At Breidamerkurjökull, the eskers are not situated in the channels occupied by the main subglacial rivers; the latter are marked by deep erosion to peripheral lakes along the glacier terminus. The eskers are usually situated near the medial moraine D–E (Fig. 1) without large lakes at the terminus, and in a more “peripheral” position to the subglacial drainage and on a subglacial water divide.

The site of the Münsterlander Kiessandzug esker was not the main subglacial water flow below the Münsterland glacier, for even larger channels are situated east of that esker below the plain near the town of Rheine in the Ems Valley. Also, the Münsterländer Kiessandzug is situated in a peripheral position in relation to the subglacial drainage of the Münsterland glacier.

Junction Between the Norwegian and the Baltic Sea Glaciers in Jutland (Denmark) During the Last Glaciation

Similar sequences in geomorphological development, as at the junction between Breidamerkurjökull and Fjallsjökull, took place at the junction between other Icelandic glaciers: Skaftafellsjökull and Svinafellsjökull, and the now separated branches of Heinabergsjökull (Reference ThomeThome, 1972).

On a much larger scale, it also occurred at the junction between the Norwegian glacier and the Baltic Sea glacier of the North European ice sheet during the (last) Weichselian glaciation (Fig. 5).

During its maximum extent, the terminus of the Norwegian glacier and the Baltic Sea glacier formed an angle at their contact in northern Jutland, where one of the largest melt-water rivers from that ice sheet was responsible for the accumulation of the well-known Karup Sandur. When the recession began, the smaller Norwegian glacier left its outermost moraine ridges first.

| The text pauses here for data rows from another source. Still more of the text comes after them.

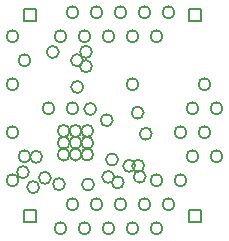
<source format=gbr>
%TF.GenerationSoftware,Altium Limited,Altium Designer,21.3.2 (30)*%
G04 Layer_Color=2752767*
%FSLAX26Y26*%
%MOIN*%
%TF.SameCoordinates,7249F2FC-C291-4BAF-AEBD-B68F3D0C2602*%
%TF.FilePolarity,Positive*%
%TF.FileFunction,Drawing*%
%TF.Part,Single*%
G01*
G75*
%TA.AperFunction,NonConductor*%
%ADD45C,0.005000*%
%ADD46C,0.006667*%
D45*
X4110000Y3330000D02*
Y3370000D01*
X4150000D01*
Y3330000D01*
X4110000D01*
Y2660000D02*
Y2700000D01*
X4150000D01*
Y2660000D01*
X4110000D01*
X3560000D02*
Y2700000D01*
X3600000D01*
Y2660000D01*
X3560000D01*
Y3330000D02*
Y3370000D01*
X3600000D01*
Y3330000D01*
X3560000D01*
D46*
X4180000Y3120000D02*
G03*
X4180000Y3120000I-20000J0D01*
G01*
X4220000Y3040000D02*
G03*
X4220000Y3040000I-20000J0D01*
G01*
X4180000Y2960000D02*
G03*
X4180000Y2960000I-20000J0D01*
G01*
X4220000Y2880000D02*
G03*
X4220000Y2880000I-20000J0D01*
G01*
X4140000Y3040000D02*
G03*
X4140000Y3040000I-20000J0D01*
G01*
X4100000Y2960000D02*
G03*
X4100000Y2960000I-20000J0D01*
G01*
X4140000Y2880000D02*
G03*
X4140000Y2880000I-20000J0D01*
G01*
X4100000Y2800000D02*
G03*
X4100000Y2800000I-20000J0D01*
G01*
X4060000Y3360000D02*
G03*
X4060000Y3360000I-20000J0D01*
G01*
X4020000Y3280000D02*
G03*
X4020000Y3280000I-20000J0D01*
G01*
Y2800000D02*
G03*
X4020000Y2800000I-20000J0D01*
G01*
X4060000Y2720000D02*
G03*
X4060000Y2720000I-20000J0D01*
G01*
X4020000Y2640000D02*
G03*
X4020000Y2640000I-20000J0D01*
G01*
X3980000Y3360000D02*
G03*
X3980000Y3360000I-20000J0D01*
G01*
X3940000Y3280000D02*
G03*
X3940000Y3280000I-20000J0D01*
G01*
Y3120000D02*
G03*
X3940000Y3120000I-20000J0D01*
G01*
X3980000Y2720000D02*
G03*
X3980000Y2720000I-20000J0D01*
G01*
X3940000Y2640000D02*
G03*
X3940000Y2640000I-20000J0D01*
G01*
X3900000Y3360000D02*
G03*
X3900000Y3360000I-20000J0D01*
G01*
X3860000Y3280000D02*
G03*
X3860000Y3280000I-20000J0D01*
G01*
X3900000Y2720000D02*
G03*
X3900000Y2720000I-20000J0D01*
G01*
X3860000Y2640000D02*
G03*
X3860000Y2640000I-20000J0D01*
G01*
X3820000Y3360000D02*
G03*
X3820000Y3360000I-20000J0D01*
G01*
X3780000Y3280000D02*
G03*
X3780000Y3280000I-20000J0D01*
G01*
X3820000Y2720000D02*
G03*
X3820000Y2720000I-20000J0D01*
G01*
X3780000Y2640000D02*
G03*
X3780000Y2640000I-20000J0D01*
G01*
X3740000Y3360000D02*
G03*
X3740000Y3360000I-20000J0D01*
G01*
X3700000Y3280000D02*
G03*
X3700000Y3280000I-20000J0D01*
G01*
X3740000Y3040000D02*
G03*
X3740000Y3040000I-20000J0D01*
G01*
Y2720000D02*
G03*
X3740000Y2720000I-20000J0D01*
G01*
X3700000Y2640000D02*
G03*
X3700000Y2640000I-20000J0D01*
G01*
X3660000Y3040000D02*
G03*
X3660000Y3040000I-20000J0D01*
G01*
X3540000Y3280000D02*
G03*
X3540000Y3280000I-20000J0D01*
G01*
X3580000Y3200000D02*
G03*
X3580000Y3200000I-20000J0D01*
G01*
X3540000Y3120000D02*
G03*
X3540000Y3120000I-20000J0D01*
G01*
Y2960000D02*
G03*
X3540000Y2960000I-20000J0D01*
G01*
X3580000Y2880000D02*
G03*
X3580000Y2880000I-20000J0D01*
G01*
X3540000Y2800000D02*
G03*
X3540000Y2800000I-20000J0D01*
G01*
X3575000Y2827000D02*
G03*
X3575000Y2827000I-20000J0D01*
G01*
X3891000Y2793000D02*
G03*
X3891000Y2793000I-20000J0D01*
G01*
X3792000Y2786000D02*
G03*
X3792000Y2786000I-20000J0D01*
G01*
X3695000Y2787000D02*
G03*
X3695000Y2787000I-20000J0D01*
G01*
X3984342Y2954945D02*
G03*
X3984342Y2954945I-20000J0D01*
G01*
X3957299Y3025205D02*
G03*
X3957299Y3025205I-20000J0D01*
G01*
X3872000Y2869000D02*
G03*
X3872000Y2869000I-20000J0D01*
G01*
X3929000Y2848000D02*
G03*
X3929000Y2848000I-20000J0D01*
G01*
X3959000D02*
G03*
X3959000Y2848000I-20000J0D01*
G01*
X3648000Y2808000D02*
G03*
X3648000Y2808000I-20000J0D01*
G01*
X3619000Y2878000D02*
G03*
X3619000Y2878000I-20000J0D01*
G01*
X3609000Y2777000D02*
G03*
X3609000Y2777000I-20000J0D01*
G01*
X3755000Y3200000D02*
G03*
X3755000Y3200000I-20000J0D01*
G01*
X3799213Y3037417D02*
G03*
X3799213Y3037417I-20000J0D01*
G01*
X3756000Y3110905D02*
G03*
X3756000Y3110905I-20000J0D01*
G01*
X3859000Y2811000D02*
G03*
X3859000Y2811000I-20000J0D01*
G01*
X3964000Y2812000D02*
G03*
X3964000Y2812000I-20000J0D01*
G01*
X3785000Y3180000D02*
G03*
X3785000Y3180000I-20000J0D01*
G01*
Y3228000D02*
G03*
X3785000Y3228000I-20000J0D01*
G01*
X3674472Y3227528D02*
G03*
X3674472Y3227528I-20000J0D01*
G01*
X3854000Y3000000D02*
G03*
X3854000Y3000000I-20000J0D01*
G01*
X3789370Y2964370D02*
G03*
X3789370Y2964370I-20000J0D01*
G01*
Y2925000D02*
G03*
X3789370Y2925000I-20000J0D01*
G01*
Y2885630D02*
G03*
X3789370Y2885630I-20000J0D01*
G01*
X3750000Y2964370D02*
G03*
X3750000Y2964370I-20000J0D01*
G01*
Y2925000D02*
G03*
X3750000Y2925000I-20000J0D01*
G01*
Y2885630D02*
G03*
X3750000Y2885630I-20000J0D01*
G01*
X3710630Y2964370D02*
G03*
X3710630Y2964370I-20000J0D01*
G01*
Y2925000D02*
G03*
X3710630Y2925000I-20000J0D01*
G01*
Y2885630D02*
G03*
X3710630Y2885630I-20000J0D01*
G01*
%TF.MD5,612f2ec3de6228f4e66cb57a61f851e8*%
M02*

</source>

The melt water, escaping from the contact zone, followed and formed deeper river beds between the higher surface of the Karup Sandur and the receding front of the Norwegian ice. Also, the receding glacier front is not well preserved here by moraine ridges, but only melt-water channels show a geomorphological development similar to that at Breidamerkurjökull and other Icelandic glaciers. During the recession, there was wandering of the melt-water channels from a radial drainage pattern in the contact area to the front of the glacier that receded first. A spreading of the Baltic Sea glacier into the flank of the Norwegian glacier can also be assumed. The mixing of boulders carried by. both glaciers (Reference MilthersMilthers, 1942) in that part of the area may also be due to these movements.